### DOCUMENT SEGMENT

--- START ---

Aired September 10, 2019 - 11:00   ET




KATE BOLDUAN, CNN ANCHOR: Hello, everyone. I'm Kate Baldwin. Thank you so much for joining me.

Is it still the economy, stupid? By stupid, I'm talking about myself. Because if it is, you could be looking at some new red flags ahead for President Trump.

A brand-new "Washington Post"/ABC News poll showing the president's approval rating is slipping, with particular trouble around his handling of the trade war with China. And 38 percent of voters approve of the job performance right now, down from 44 percent in July, with 56 percent disapproval.

When it comes to the trade war, just 35 percent approve of his job there, 56 disapproving.

On the overall economy, his approval rating there has also tipped down, now at 46 percent, 47 percent disapproving.

Let's put more information and more data actually behind those poll numbers.

Christine Romans, chief business correspondent, is here.

Christine, it's not just the poll numbers offering troubling signs from President Trump that you are tracking right now. What are you looking at?.

CHRISTINE ROMANS, CNN CHIEF BUSINESS CORRESPONDENT: The strong economy is central to the president's re-election hopes, right? When you talk to voters, they are expressing some concern. You see that number you showed, 46 percent approve the economy, 47 disapprove.

When you dig in within those numbers, you see why. Six in 10 think there's a recession likely in the next year, six in 10. Only 35 percent say it is unlikely.

When you ask why, it's because of China. How concerned are you that the trade dispute with China will raise prices? And 60 percent say they are concerned the president's trade war will raise prices for them.

Here's what they are worried about here, manufacturing. Manufacturing activity shrank for the first time in several years last quarter. Look at manufacturing job creation. It has slowed down here and petered out. The very sector the president has embarked on in this trade war to protect, talking tough with China, raising tariffs, that's where hiring has stalled.

This morning, we also learn that small business optimism is falling here to a five-month low in August, from the chief economist of the organizations that put these numbers together: "The pessimism we are seeing is contagious, even though the actual economy is thriving."

And in terms of the economy, it is solid.

BOLDUAN: Right, right.

ROMANS: The job market is strong, 7.2 job openings in America, near a record high, 3.7 percent unemployment. That is historically low here.

So the economy is doing well. It seems, though, the messaging is a problem here. You got the White House, the president calling it the best economy in history. It's not. But it's growing and adding jobs.

--- END ---

### WRITTEN PROBLEM A
According to the news transcript, what unemployment rate does Christine Romans cite?

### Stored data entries
--- START ---

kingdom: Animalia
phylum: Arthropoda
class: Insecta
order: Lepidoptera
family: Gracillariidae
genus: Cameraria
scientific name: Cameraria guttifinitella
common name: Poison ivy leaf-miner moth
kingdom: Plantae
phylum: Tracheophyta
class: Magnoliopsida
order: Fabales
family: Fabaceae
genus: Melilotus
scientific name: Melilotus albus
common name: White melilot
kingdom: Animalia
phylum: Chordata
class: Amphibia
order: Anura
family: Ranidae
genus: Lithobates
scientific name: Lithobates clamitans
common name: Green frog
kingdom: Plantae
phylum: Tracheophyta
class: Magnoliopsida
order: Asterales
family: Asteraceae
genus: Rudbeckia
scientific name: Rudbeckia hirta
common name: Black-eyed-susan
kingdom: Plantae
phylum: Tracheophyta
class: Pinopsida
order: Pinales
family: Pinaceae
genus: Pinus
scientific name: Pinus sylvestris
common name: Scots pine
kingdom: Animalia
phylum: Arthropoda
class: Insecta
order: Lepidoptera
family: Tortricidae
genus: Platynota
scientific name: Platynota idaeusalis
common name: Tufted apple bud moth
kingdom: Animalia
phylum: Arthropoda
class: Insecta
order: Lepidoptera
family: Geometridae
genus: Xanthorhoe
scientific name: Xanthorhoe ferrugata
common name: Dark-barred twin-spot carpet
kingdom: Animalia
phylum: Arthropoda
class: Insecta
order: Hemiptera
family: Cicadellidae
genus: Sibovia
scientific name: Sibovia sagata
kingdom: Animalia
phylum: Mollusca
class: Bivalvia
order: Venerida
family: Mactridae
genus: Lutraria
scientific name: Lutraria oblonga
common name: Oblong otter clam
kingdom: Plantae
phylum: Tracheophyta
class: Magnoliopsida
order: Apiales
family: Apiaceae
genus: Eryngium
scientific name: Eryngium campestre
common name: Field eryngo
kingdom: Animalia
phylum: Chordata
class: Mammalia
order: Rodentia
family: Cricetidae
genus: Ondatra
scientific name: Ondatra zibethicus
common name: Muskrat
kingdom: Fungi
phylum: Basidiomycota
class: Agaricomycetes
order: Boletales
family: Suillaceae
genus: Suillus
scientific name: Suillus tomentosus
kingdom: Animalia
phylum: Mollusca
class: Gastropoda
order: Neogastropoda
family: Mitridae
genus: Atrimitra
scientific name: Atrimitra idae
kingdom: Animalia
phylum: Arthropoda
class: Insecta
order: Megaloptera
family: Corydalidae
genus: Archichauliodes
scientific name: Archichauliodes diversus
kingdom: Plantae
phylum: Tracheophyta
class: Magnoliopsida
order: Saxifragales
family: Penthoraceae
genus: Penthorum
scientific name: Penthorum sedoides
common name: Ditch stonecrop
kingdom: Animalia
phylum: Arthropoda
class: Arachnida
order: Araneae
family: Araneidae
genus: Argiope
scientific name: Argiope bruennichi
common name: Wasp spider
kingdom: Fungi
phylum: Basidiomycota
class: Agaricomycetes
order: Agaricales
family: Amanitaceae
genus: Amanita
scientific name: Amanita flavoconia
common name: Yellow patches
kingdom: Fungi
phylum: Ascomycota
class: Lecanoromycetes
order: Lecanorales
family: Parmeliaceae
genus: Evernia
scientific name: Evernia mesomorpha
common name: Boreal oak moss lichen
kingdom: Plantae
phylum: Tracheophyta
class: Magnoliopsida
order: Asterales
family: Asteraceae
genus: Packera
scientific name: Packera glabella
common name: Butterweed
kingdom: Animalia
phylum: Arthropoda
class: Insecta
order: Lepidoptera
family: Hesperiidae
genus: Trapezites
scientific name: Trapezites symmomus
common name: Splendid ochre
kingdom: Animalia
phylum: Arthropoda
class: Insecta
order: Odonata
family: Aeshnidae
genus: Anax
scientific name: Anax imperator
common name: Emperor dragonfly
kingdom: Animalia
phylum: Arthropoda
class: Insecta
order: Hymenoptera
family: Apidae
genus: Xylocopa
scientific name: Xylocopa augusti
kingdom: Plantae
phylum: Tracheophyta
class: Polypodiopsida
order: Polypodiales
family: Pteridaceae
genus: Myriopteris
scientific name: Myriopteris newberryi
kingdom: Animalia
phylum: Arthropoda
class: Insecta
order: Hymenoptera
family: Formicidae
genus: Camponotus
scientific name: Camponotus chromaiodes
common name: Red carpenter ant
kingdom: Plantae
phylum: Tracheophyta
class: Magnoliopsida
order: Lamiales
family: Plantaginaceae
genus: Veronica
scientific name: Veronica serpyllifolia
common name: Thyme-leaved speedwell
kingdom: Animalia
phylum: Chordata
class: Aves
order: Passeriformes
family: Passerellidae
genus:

--- END ---

### WRITTEN PROBLEM B
Rewrite the entries from the line with "scientific name: Suillus tomentosus" through the line with "genus: Veronica", replacing "common name" with "vernacular name" and leaving everything else unchanged. Give only those lines.

### CORRECT RESPONSE A
3.7 percent

### CORRECT RESPONSE B
scientific name: Suillus tomentosus
kingdom: Animalia
phylum: Mollusca
class: Gastropoda
order: Neogastropoda
family: Mitridae
genus: Atrimitra
scientific name: Atrimitra idae
kingdom: Animalia
phylum: Arthropoda
class: Insecta
order: Megaloptera
family: Corydalidae
genus: Archichauliodes
scientific name: Archichauliodes diversus
kingdom: Plantae
phylum: Tracheophyta
class: Magnoliopsida
order: Saxifragales
family: Penthoraceae
genus: Penthorum
scientific name: Penthorum sedoides
vernacular name: Ditch stonecrop
kingdom: Animalia
phylum: Arthropoda
class: Arachnida
order: Araneae
family: Araneidae
genus: Argiope
scientific name: Argiope bruennichi
vernacular name: Wasp spider
kingdom: Fungi
phylum: Basidiomycota
class: Agaricomycetes
order: Agaricales
family: Amanitaceae
genus: Amanita
scientific name: Amanita flavoconia
vernacular name: Yellow patches
kingdom: Fungi
phylum: Ascomycota
class: Lecanoromycetes
order: Lecanorales
family: Parmeliaceae
genus: Evernia
scientific name: Evernia mesomorpha
vernacular name: Boreal oak moss lichen
kingdom: Plantae
phylum: Tracheophyta
class: Magnoliopsida
order: Asterales
family: Asteraceae
genus: Packera
scientific name: Packera glabella
vernacular name: Butterweed
kingdom: Animalia
phylum: Arthropoda
class: Insecta
order: Lepidoptera
family: Hesperiidae
genus: Trapezites
scientific name: Trapezites symmomus
vernacular name: Splendid ochre
kingdom: Animalia
phylum: Arthropoda
class: Insecta
order: Odonata
family: Aeshnidae
genus: Anax
scientific name: Anax imperator
vernacular name: Emperor dragonfly
kingdom: Animalia
phylum: Arthropoda
class: Insecta
order: Hymenoptera
family: Apidae
genus: Xylocopa
scientific name: Xylocopa augusti
kingdom: Plantae
phylum: Tracheophyta
class: Polypodiopsida
order: Polypodiales
family: Pteridaceae
genus: Myriopteris
scientific name: Myriopteris newberryi
kingdom: Animalia
phylum: Arthropoda
class: Insecta
order: Hymenoptera
family: Formicidae
genus: Camponotus
scientific name: Camponotus chromaiodes
vernacular name: Red carpenter ant
kingdom: Plantae
phylum: Tracheophyta
class: Magnoliopsida
order: Lamiales
family: Plantaginaceae
genus: Veronica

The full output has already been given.